Es extraño constatar una y otra vez que ante la cada vez mayor oferta de películas, series y demás producciones comparables, y la mayor facilidad para acceder a ellas, la concentración de la mayoría del público en un puñado de títulos se intensifica. Unos pocos títulos dominantes acaparan cada vez mayores porcentajes del público y también de la atención de los medios, de las redes y de los entramados que sean. Además, a este fenómeno se suma otro: el de la ansiedad por ver eso que “hay que ver” lo más pronto posible para entrar en la conversación, que muchas veces no es tal cosa sino apenas una maraña de pulgares para arriba o pulgares para abajo.

Hay, claro, quienes buscan más allá de la vidriera promocionada. Esa búsqueda puede ser sencilla y fructífera si se tienen algunos elementos, algunas herramientas para hacerla, unos saberes que tienden a perderse, a no difundirse con pasión o con capacidad de seducción. Es una lástima, porque es muy reconfortante saber cómo encontrar lo que a uno le gusta, o le puede gustar, o incluso aquello que no sabía que era de su gusto. Y más aún: hasta aquello que a uno no le gusta pero que es de algún modo estimulante o importante en algún sentido: por ejemplo las malas películas clave, como decía Pauline Kael. Y también otras, esas películas clave para que uno forme su personalidad como espectador al estar en contra, sin necesidad de que se las considere “malas”. Películas cuyo rechazo desde una mirada personal es un paso fundamental para formar nuestra mirada sobre el cine y el mundo. La mirada personal es clave: del encuentro de ella y una película puede nacer algo incluso enriquecedor. Enfrentarse a la mirada del otro puede serlo. Pero claro, tiene que existir esa mirada.

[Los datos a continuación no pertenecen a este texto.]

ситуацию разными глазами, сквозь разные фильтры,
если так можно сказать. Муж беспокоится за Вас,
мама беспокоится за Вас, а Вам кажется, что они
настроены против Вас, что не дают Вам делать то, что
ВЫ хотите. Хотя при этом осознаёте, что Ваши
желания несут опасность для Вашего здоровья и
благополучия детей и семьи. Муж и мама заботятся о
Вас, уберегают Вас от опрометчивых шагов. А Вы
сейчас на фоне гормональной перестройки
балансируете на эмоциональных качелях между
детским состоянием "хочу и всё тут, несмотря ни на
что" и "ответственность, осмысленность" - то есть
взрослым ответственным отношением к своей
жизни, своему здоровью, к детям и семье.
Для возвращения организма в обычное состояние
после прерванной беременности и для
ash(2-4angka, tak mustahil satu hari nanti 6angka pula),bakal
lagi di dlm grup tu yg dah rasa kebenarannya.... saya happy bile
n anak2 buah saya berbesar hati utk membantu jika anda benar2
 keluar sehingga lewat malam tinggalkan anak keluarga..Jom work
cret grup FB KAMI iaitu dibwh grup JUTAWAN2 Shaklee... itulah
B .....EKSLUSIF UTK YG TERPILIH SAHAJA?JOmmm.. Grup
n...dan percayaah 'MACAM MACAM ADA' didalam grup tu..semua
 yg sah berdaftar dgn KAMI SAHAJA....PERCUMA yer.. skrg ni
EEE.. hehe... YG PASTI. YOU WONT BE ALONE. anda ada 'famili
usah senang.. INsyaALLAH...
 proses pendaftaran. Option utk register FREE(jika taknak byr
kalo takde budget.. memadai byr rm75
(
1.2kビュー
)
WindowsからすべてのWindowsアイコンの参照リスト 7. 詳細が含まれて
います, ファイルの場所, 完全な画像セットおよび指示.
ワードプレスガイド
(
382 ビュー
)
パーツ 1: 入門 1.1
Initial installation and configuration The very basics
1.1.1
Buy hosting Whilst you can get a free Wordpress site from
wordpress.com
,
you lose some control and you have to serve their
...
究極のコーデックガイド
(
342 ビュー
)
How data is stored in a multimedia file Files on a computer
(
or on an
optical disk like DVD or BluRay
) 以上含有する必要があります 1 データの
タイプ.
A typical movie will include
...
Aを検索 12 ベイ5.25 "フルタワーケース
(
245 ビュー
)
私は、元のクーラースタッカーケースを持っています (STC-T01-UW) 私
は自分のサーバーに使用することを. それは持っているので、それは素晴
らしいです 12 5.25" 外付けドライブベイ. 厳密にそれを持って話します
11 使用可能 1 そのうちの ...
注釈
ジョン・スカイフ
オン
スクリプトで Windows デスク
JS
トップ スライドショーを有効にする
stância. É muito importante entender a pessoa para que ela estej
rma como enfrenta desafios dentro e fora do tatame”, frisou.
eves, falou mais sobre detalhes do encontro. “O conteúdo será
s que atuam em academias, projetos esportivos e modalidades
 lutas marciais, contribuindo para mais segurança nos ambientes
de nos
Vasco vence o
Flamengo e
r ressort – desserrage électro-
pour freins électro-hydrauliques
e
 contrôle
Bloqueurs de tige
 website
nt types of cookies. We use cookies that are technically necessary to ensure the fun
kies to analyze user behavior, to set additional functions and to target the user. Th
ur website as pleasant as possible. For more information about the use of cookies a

Hace un cuarto de siglo, incluso hace unos diez años, había más de estas miradas, y algunas daban forma a esos textos que solíamos denominar crítica de cine. Algunos de esos textos no se escribían corriendo para ser los primeros en publicarse, las prioridades solían ser otras. Al leer a los mejores exponentes de la crítica uno podía sentirse recompensado por alguna idea que no había tenido sobre una película, o por alguna observación interpretativa, o incluso y sobre todo por la propia estética del texto, por su forma, por su manera de pensar la escritura. En algún momento estaba bastante extendida la idea de que abundar en el detalle del argumento de una película era innecesario y hasta molesto y tedioso, algo que podía debilitar los textos (hay algunos ejemplos de críticas magníficas que se basan en retorcer la idea de contar el argumento, pero justamente se basan en tomar distancia de la mera exposición de peripecias). En estos últimos tiempos hay cada vez más textos que detallan extensamente “de qué va” una película, e incluso que usan terminología como “de qué va” o “peli” sin comillas. Se leen, o se pasan de largo, párrafos y párrafos con los argumentos con un detallismo tedioso y se escatima la mirada, la personalidad del texto. Y hay otro fenómeno que se da en paralelo, o tal vez se derive de esta tendencia “argumental”: casi todo lo que viene con un sello de “valoración previa” suele encontrar, en algo así como un rebote automático o un eco efímero, una valoración similar. De todos modos, hasta podría aceptarse que todas las películas son buenas para todos, que nadie dice que una película es mala: lo que es más desolador es que a todos les gusten todas las películas “buenas”, que la disidencia esté en retirada, que cueste encontrar miradas orgullosas de ser personales. Y hay algo aún más inquietante: esta tendencia se está dando más en los textos sobre películas exhibidas en los festivales de cine que sobre los estrenos de cada jueves.